The research team started by examining data acquired from genome-wide association studies on knee osteoarthritis and hip dysplasia. The goal of these types of studies is to detect and map genetic mutations across the genome associated with disease risk or variation in a trait. They chose GDF5 because it’s a region of the genome associated with about 20 different skeletal traits and has hundreds of potential disease-causing mutations.

Capellini and his colleagues identified the regulatory on and off switches across the genome responsible for building different joints, such as the hip, knee, shoulder, and elbow. With that information and the genome-wide association data, they used CRISPR gene-editing techniques to modify human cartilage cells in a dish and engineer mice to have separate mutations in each of the knee and hip switches they found.

These humanized mouse models allowed the researchers to study how each mutation impacts the formation and pathology of each joint. They were able to see whether the DNA sequences in those switches possessed genetic mutations that have been associated with risk of knee osteoarthritis or hip dysplasia. Through elimination and arduous functional testing, they found two separate mutations that can lead to both diseases.
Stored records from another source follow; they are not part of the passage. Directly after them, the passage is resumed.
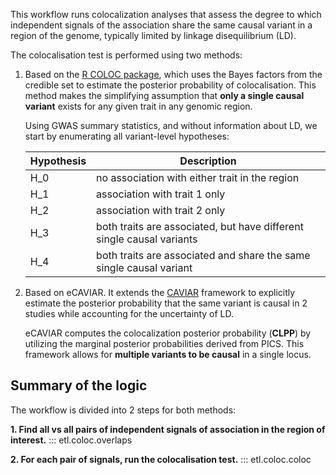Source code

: This workflow runs colocalization analyses that assess the degree to which independent signals of the association share the same causal variant in a region of the genome, typically limited by linkage disequilibrium (LD).

The colocalisation test is performed using two methods:

1. Based on the [R COLOC package](https://github.com/chr1swallace/coloc/blob/main/R/claudia.R), which uses the Bayes factors from the credible set to estimate the posterior probability of colocalisation. This method makes the simplifying assumption that **only a single causal variant** exists for any given trait in any genomic region.

    Using GWAS summary statistics, and without information about LD, we start by enumerating all variant-level hypotheses:

    Hypothesis | Description
    --- | ---
    H_0 | no association with either trait in the region
    H_1 | association with trait 1 only
    H_2 | association with trait 2 only
    H_3 | both traits are associated, but have different single causal variants
    H_4 | both traits are associated and share the same single causal variant



2. Based on eCAVIAR. It extends the [CAVIAR](https://www.ncbi.nlm.nih.gov/pmc/articles/PMC5142122/#bib18) framework to explicitly estimate the posterior probability that the same variant is causal in 2 studies while accounting for the uncertainty of LD.

    eCAVIAR computes the colocalization posterior probability (**CLPP**) by utilizing the marginal posterior probabilities derived from PICS. This framework allows for **multiple variants to be causal** in a single locus.

## Summary of the logic

The workflow is divided into 2 steps for both methods:

**1. Find all vs all pairs of independent signals of association in the region of interest.**
::: etl.coloc.overlaps

**2. For each pair of signals, run the colocalisation test.**
::: etl.coloc.coloc
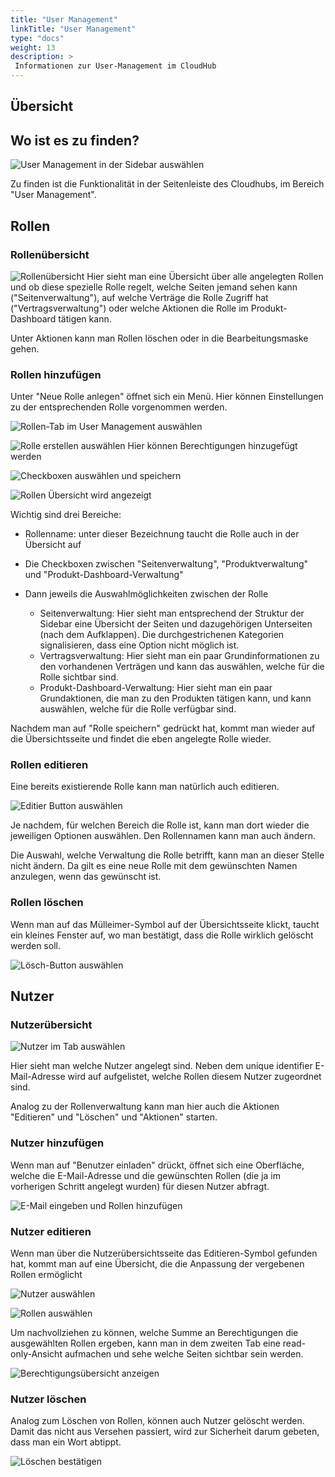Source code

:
 ```yaml
---
title: "User Management"
linkTitle: "User Management"
type: "docs"
weight: 13
description: >
 Informationen zur User-Management im CloudHub
---
```


## Übersicht

## Wo ist es zu finden?

![User Management in der Sidebar auswählen](../img/user-management/u0.5.png)

Zu finden ist die Funktionalität in der Seitenleiste des Cloudhubs, im Bereich "User Management".

## Rollen

### Rollenübersicht

![Rollenübersicht](../img/user-management/u1.png)
Hier sieht man eine Übersicht über alle angelegten Rollen und ob diese spezielle Rolle regelt, welche Seiten jemand sehen kann ("Seitenverwaltung"), auf welche Verträge die Rolle Zugriff hat ("Vertragsverwaltung") oder welche Aktionen die Rolle im Produkt-Dashboard tätigen kann.

Unter Aktionen kann man Rollen löschen oder in die Bearbeitungsmaske gehen.

### Rollen hinzufügen

Unter "Neue Rolle anlegen" öffnet sich ein Menü. Hier können Einstellungen zu der entsprechenden Rolle vorgenommen werden.

![Rollen-Tab im User Management auswählen](../img/user-management/u5.png)

![Rolle erstellen auswählen](../img/user-management/u6.png)
Hier können Berechtigungen hinzugefügt werden

![Checkboxen auswählen und speichern](../img/user-management/u7.png)

![Rollen Übersicht wird angezeigt](../img/user-management/u8.png)

Wichtig sind drei Bereiche:

- Rollenname: unter dieser Bezeichnung taucht die Rolle auch in der Übersicht auf
- Die Checkboxen zwischen "Seitenverwaltung", "Produktverwaltung" und "Produkt-Dashboard-Verwaltung"

- Dann jeweils die Auswahlmöglichkeiten zwischen der Rolle
  - Seitenverwaltung: Hier sieht man entsprechend der Struktur der Sidebar eine Übersicht der Seiten und dazugehörigen Unterseiten (nach dem Aufklappen). Die durchgestrichenen Kategorien signalisieren, dass eine Option nicht möglich ist.
  - Vertragsverwaltung: Hier sieht man ein paar Grundinformationen zu den vorhandenen Verträgen und kann das auswählen, welche für die Rolle sichtbar sind.
  - Produkt-Dashboard-Verwaltung: Hier sieht man ein paar Grundaktionen, die man zu den Produkten tätigen kann, und kann auswählen, welche für die Rolle verfügbar sind.
  
Nachdem man auf "Rolle speichern" gedrückt hat, kommt man wieder auf die Übersichtsseite und findet die eben angelegte Rolle wieder.

### Rollen editieren

Eine bereits existierende Rolle kann man natürlich auch editieren.

![Editier Button auswählen](../img/user-management/u9.png)

Je nachdem, für welchen Bereich die Rolle ist, kann man dort wieder die jeweiligen Optionen auswählen. Den Rollennamen kann man auch ändern.

Die Auswahl, welche Verwaltung die Rolle betrifft, kann man an dieser Stelle nicht ändern. Da gilt es eine neue Rolle mit dem gewünschten Namen anzulegen, wenn das gewünscht ist.

### Rollen löschen

Wenn man auf das Mülleimer-Symbol auf der Übersichtsseite klickt, taucht ein kleines Fenster auf, wo man bestätigt, dass die Rolle wirklich gelöscht werden soll.

![Lösch-Button auswählen](../img/user-management/u10.png)


## Nutzer

### Nutzerübersicht

![Nutzer im Tab auswählen](../img/user-management/u11.png)

Hier sieht man welche Nutzer angelegt sind. Neben dem unique identifier E-Mail-Adresse wird auf aufgelistet, welche Rollen diesem Nutzer zugeordnet sind.

Analog zu der Rollenverwaltung kann man hier auch die Aktionen "Editieren" und "Löschen" und "Aktionen" starten.

### Nutzer hinzufügen

Wenn man auf "Benutzer einladen" drückt, öffnet sich eine Oberfläche, welche die E-Mail-Adresse und die gewünschten Rollen (die ja im vorherigen Schritt angelegt wurden) für diesen Nutzer abfragt.

![E-Mail eingeben und Rollen hinzufügen](../img/user-management/u12.png)

### Nutzer editieren

Wenn man über die Nutzerübersichtsseite das Editieren-Symbol gefunden hat, kommt man auf eine Übersicht, die die Anpassung der vergebenen Rollen ermöglicht

![Nutzer auswählen](../img/user-management/u14.png)

![Rollen auswählen](../img/user-management/u15.png)

Um nachvollziehen zu können, welche Summe an Berechtigungen die ausgewählten Rollen ergeben, kann man in dem zweiten Tab eine read-only-Ansicht aufmachen und sehe welche Seiten sichtbar sein werden.

![Berechtigungsübersicht anzeigen](../img/user-management/u16.png)

### Nutzer löschen

Analog zum Löschen von Rollen, können auch Nutzer gelöscht werden. Damit das nicht aus Versehen passiert, wird zur Sicherheit darum gebeten, dass man ein Wort abtippt.

![Löschen bestätigen](../img/user-management/u17.png)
The researchers also applied similar computational methods to genes beyond GDF5. They found that nearly three-quarters of examined genes that are involved in multiple musculoskeletal diseases show the same patterns between potential disease-causing mutations and separate on and off switches for different joints.

The next steps for the researchers involve applying these experimental techniques to other regions of the genome to see whether these patterns hold when it comes to knee osteoarthritis, hip dysplasia, and other skeletal diseases.

“On the broader scale, we want to explore more all these other regions of the genome because the risk for osteoarthritis and hip dysplasia is not just due to one mutation in one region of the genome,” Capellini said. “It’s a complex polygenic trait, so there’s lots of regions of the genome that are conferring your risk for hip dysplasia or osteoarthritis. We want to be able to start modeling these mutations in more complex ways.”

This work was supported by The National Institute of Arthritis and Musculoskeletal and Skin Diseases, National Science Foundation, and a Harvard University Dean’s Competitive Award.